The Ff class of filamentous phage includes three strains referred to as fl, fd, and M13. These phages are thread-like particles approximately 1000 nm long and 7 nm in diameter. The majority of the tubular capsid consists of 2700 identical, largely alpha-helical subunits of the ˜50-residue pVIII major coat protein. Viral DNA of varying sizes, including recombinant genomes with foreign DNA inserts, can be accommodated in the filamentous capsid whose length is altered to match the size of the enclosed DNA by adding proportionally fewer or more pVIII subunits during phage assembly. Additional phage coat proteins include pIII, pVI, pVII, and pIX. One tip of the phage outer tube is capped with five copies each of the minor coat proteins pVII and pIX and another tip with the minor coat proteins pIII and pVI.
In phage display constructs and libraries formed therefrom, heterologous or foreign coding sequences are spliced in-frame into one of the five phage coat protein genes, so that the ‘guest’ peptide, encoded by that sequence, is fused to the coat protein to form a fusion protein which displays the guest peptide on the surface of the virion.

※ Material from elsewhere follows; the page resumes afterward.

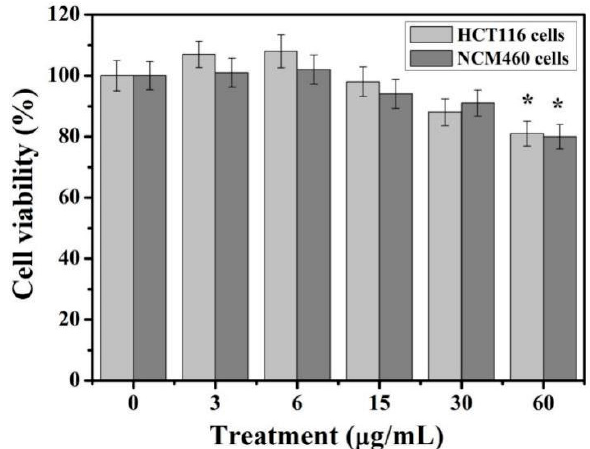
Figure 2. Cytotoxicity of TiO 2 -NPs against HCT116 and NCM460 cell lines. The experiments were carried out in triplicate and data presented are in mean values. * indicates p < 0.05.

A phage display library is a collection of such fusion phage clones, each harboring a different foreign coding sequence, and therefore displaying a different guest peptide on their surface. When a foreign coding sequence is spliced into the major coat protein's gene (pVIII), the guest peptide is displayed on every pVIII subunit increasing the virion's total mass by up to 20%. Such particles are generally referred to as “landscape phage” to emphasize the dramatic change in surface architecture caused by arraying thousands of copies of the foreign peptide in a dense, repeating pattern around the viral capsid. A landscape library refers to a large population of such phages, encompassing billions of clones with different surface structures and biophysical properties. Landscape libraries may be screened to identify phage that bind specifically to selected targets such as cancer cells. The fusion proteins isolated from the selected phage can be utilized to target liposomes specifically to these targets. (See U.S. Patent Publication No. U.S. 2007-0077291; and Bedi et al., Nanomedicine 2010 Nov. 2 [Epub ahead of print], PMID:21050894; the contents of which are incorporated herein by reference in their entireties).
Delivery of nucleic acid to target cells holds considerable promise as a therapeutic approach to treating various diseases, for example, via gene therapy or via regulating gene expression. In particular, RNA interference (RNAi) holds considerable promise as a therapeutic approach to silence disease-causing genes. Here, a nanotechnological platform for delivering nucleic acid to target cells is proposed. This platform utilizes the unique propensity of phage proteins to self-assemble in the presence of nucleic acids and to form particles mimicking the structure of the phage capsid.